Adams: One of the things that I’ve worked on over the last cou- ple of years is helping people understand that mining uranium is a useful and vital part of our industry and that people who try to make it out as a health issue are harming the prospects for the rest of us.
You talk about a nuclear cluster in Virginia. We have at least 119 million pounds of uranium on private property with good roads and good infrastructure. Is the Virginia Nuclear Energy Consortium going to work on that issue and help the Coles access their private property?
Cohen: It is not an issue that’s come to us. I would be more than happy to take the issue to the board. Somehow just make a request or give me some background information and we can cer- tainly have a board discussion. I follow the policies that they want to set.

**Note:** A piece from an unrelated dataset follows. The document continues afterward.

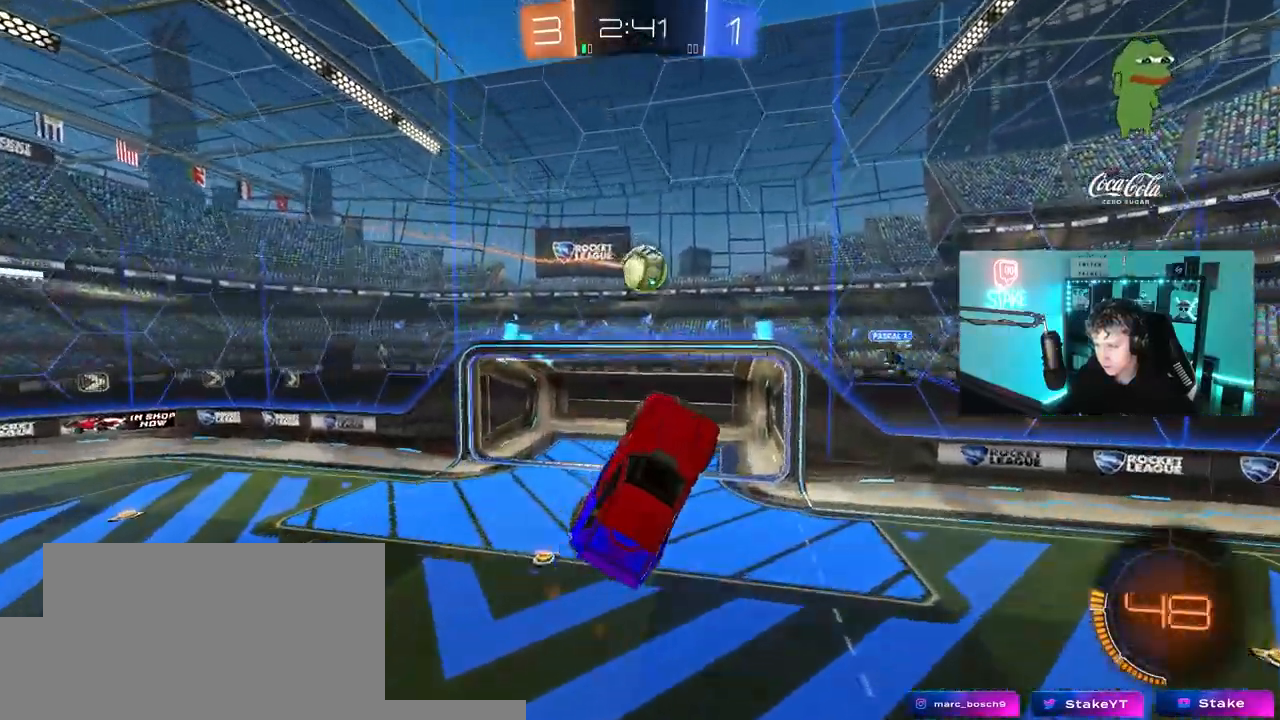
{"keys": ["d", "s", "shift"], "mouse": [], "mouse_move": "still", "events": [[17, "mouse_left", "down"], [67, "d", "down"], [117, "a", "up"], [200, "d", "up"], [200, "mouse_left", "up"], [250, "d", "down"], [350, "s", "down"], [400, "shift", "down"]]}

I try to help guide them so that they can see what’s going on so they are aware of things.
I’m familiar enough with it; I’ve lived in Virginia for a long time so I’m familiar enough with a little of the history. But in all of the nuclear stuff that I’ve done for the last 12-13 years, I’ve not really dealt with mining issues per se.
But I did a lot of work in New Mexico on uranium enrichment and am aware of the mine history and legacy and all of the issues that come at us even though we weren’t involved in that.
Adams: And it’s very important for us as communicators to help people understand that history is not what we’re doing today. We don’t do mining the same way they were doing it in New Mexico in the 1950s. It’s a completely different animal.
Cohen: But we have to be cognizant of experiences. You know there are no boundaries on those things, even more so now with the Internet. So we need to be prepared. Well educated, well in- formed and prepared if we’re going to move forward.
And even if we’re going to make presentations to the VNEC board, we’re going to want to give a thorough presentation. I’d be happy to bring it to them.
Adams: I’ll recommend to Virginia Uranium that they talk to you and also that they talk to you about becoming a member.
If this was not a nuclear thing, it would seem very strange indeed to realize that a state whose government has created a structure like VNECA and VNEC also has rejected efforts to overturn a three decade old “temporary” moratorium on uranium mining.
Since we’re talking about nuclear, no one should be at all surprised.
Note: A slightly different version of the above first appeared in the Nuclear Buzz column of the December 17, 2015 edition of Fuel Cycle Week. This version includes an expanded description of the VNECA membership and a correction of a typo in the list of corporations from “Hitachi” to “GE-Hitachi.” It is reprinted here with permission.